Saturday, March 12, 2011

Oscar Wilde's An Ideal Husband: A look at Lady Chiltern


In An Ideal Husband by Oscar Wilde, Lady Chiltern lives to please her husband, even though he is not the “ideal” that she once esteemed him to be. The passage above is an almost verbatim passage that Lord Goring said to Lady Chiltern in his effort to persuade her to allow her husband, Robert Chiltern, to accept his Cabinet position. Here, she should say these words with a convincing tone because she has just been chastised by Lord Goring and feels strongly enough to reiterate what he said to her. When she says the lines, “Our lives revolve in curves of emotions” (l. 443-4), she should grab her hair with a look of frustration since women often manipulate their hair in a subconscious way to show their emotions. The background music should be played softly and have an echo of a wailing woman to show Lady Chiltern’s frail emotional state. At the end of her speech, she should raise her voice and be more emphatic to show that she is resolute and serious about convincing Robert Chiltern to accept the position.

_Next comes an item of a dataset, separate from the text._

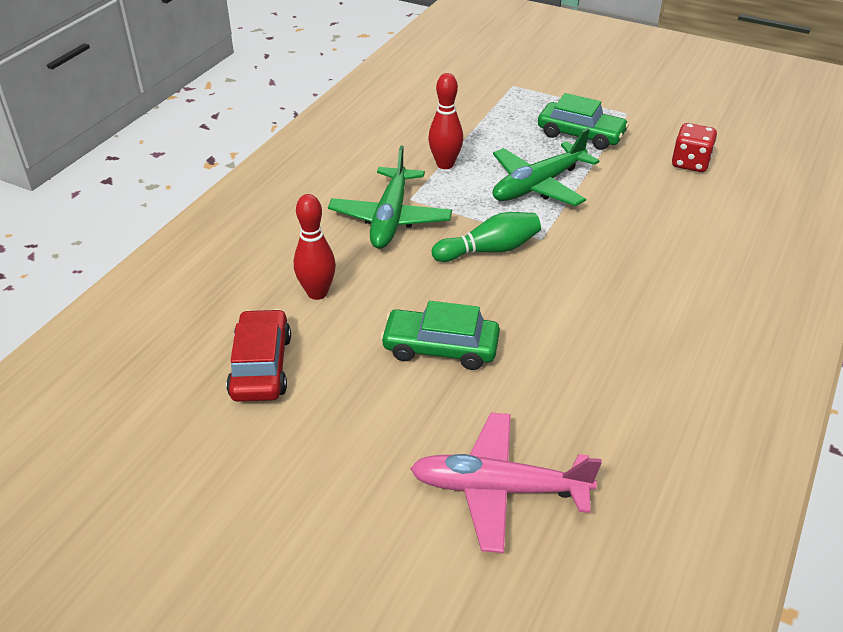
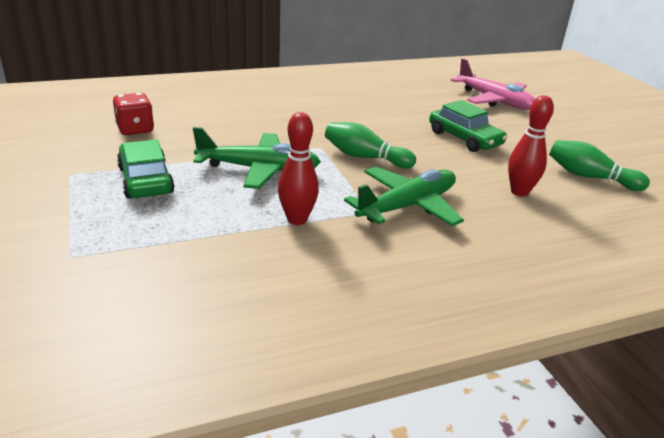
camera: 140 degrees left, 10 degrees down
(261, 366) = (590, 177): red car -> green bowling pin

                This passage illustrates that Lady Chiltern is an easily manipulated character who engages other characters in actions that will suit her husband or benefit her own position. She has little regard for the implications of her decisions if it does not affect either her or her husband. For instance, when Lord Goring chastises her for not agreeing to persuade her husband to accept the seat in the Cabinet and he points out that a woman “who can keep a man’s love, and love him in return, has done all the world wants of women” (Wilde, 264), she immediately changes her mind and tries to persuade Robert Chiltern to accept the position. Prior to Lord Goring’s chastisement, Lady Chiltern did not want her husband to accept another political position, one that he earned from his strong moral character by revealing the inadequacy of the canal construction. Though he earned the offer through moral means (as opposed to revealing sensitive government information for money in his youth), Lady Chiltern almost robbed him of a chance to help society, as society would have benefitted from having a politician with a strong sense of moral character.